…As Naira sheds N4.5 in interbank
The Central Bank of Nigeria (CBN) has ordered banks to publish details of all foreign exchange transactions on the Financial Market Dealers Quote (FMDQ) platform.
Governor, Central Bank of Nigeria (CBN), Mr Godwin Emefiele Meanwhile the naira depreciated by 1.5 percent (N4.5) at the interbank foreign exchange market for spot transactions. From N305.25 per dollar at the end of transactions on Friday, the exchange rate for spot transactions dropped rose to N309.84 per dollar at the close of business yesterday. But at the parallel market the naira remained relatively stable as the parallel market rate stood at N376 per dollar.
Announcing the directive of the CBN in an email to foreign exchange dealers, Managing Director/Chief Executive FMDQ, Mr. Bola Onadele said, “Banks should “update all trades irrespective of the exchange rate. “The CBN is very interested in credible price formation for the spot foreign-exchange market. It is also imperative for price discovery and liquidity assessment of our market, which are key to activate foreign portfolio investment flows”, he said.
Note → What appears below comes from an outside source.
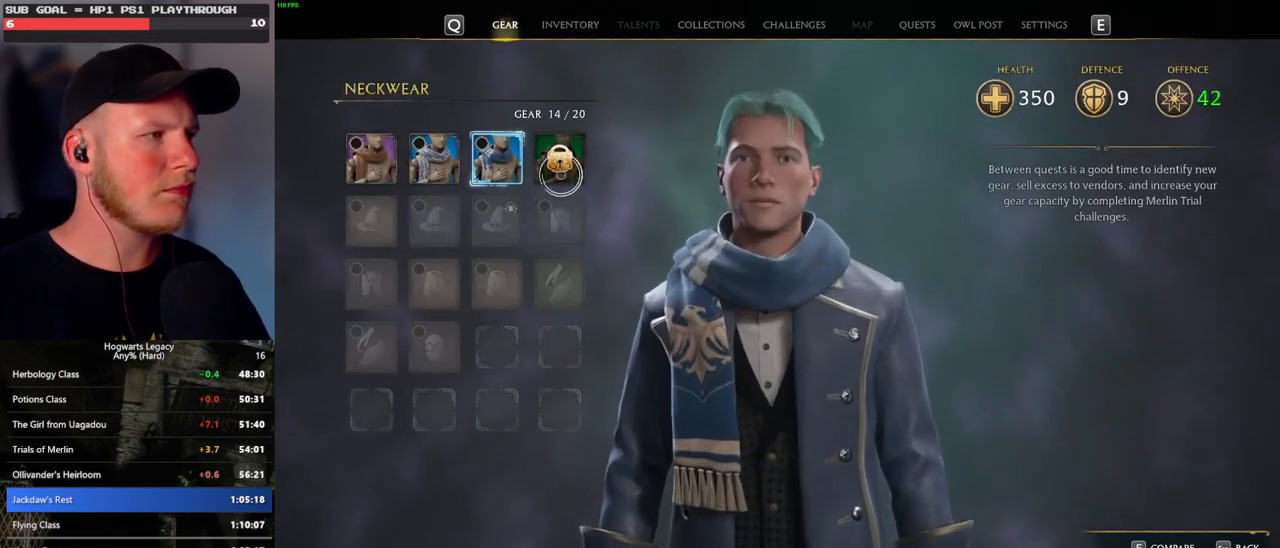
{"keys": [], "mouse": [], "events": []}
Banks should publish all their so-called “off-line trades” on its trading system “within 30 minutes of execution of such transactions,” according to a separate e-mail sent to dealers by FMDQ on the same day. The naira fell 3.9 percent, the most since the devaluation, to 305.25 on July 22, the day after Onadele’s e-mails.
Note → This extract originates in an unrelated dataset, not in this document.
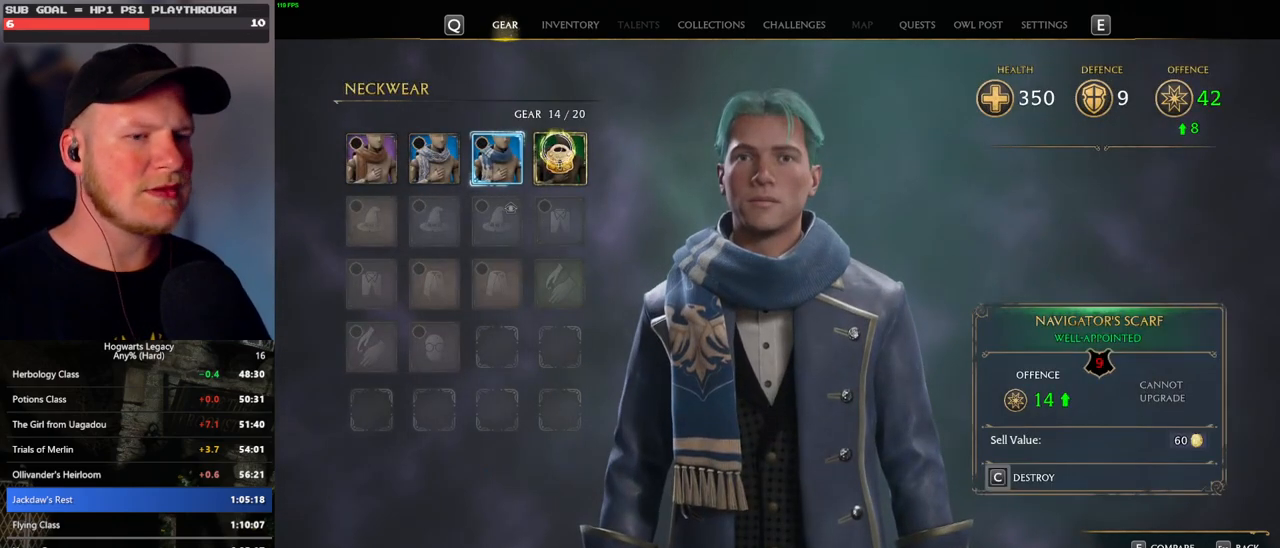
{"keys": [], "mouse": [], "events": []}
It rose 2.9 percent to 296.75 by 2:38 p.m. in Lagos on Monday. Nigeria has struggled to attract foreign money into its bond and equity markets since devaluing the naira by 30 percent on June 20, ending a 16-month peg of 197-199 per dollar, with investors concerned the central bank was still controlling the exchange rate. FMDQ started operations in 2013 and is chaired by Sarah Alade, deputy governor of the CBN.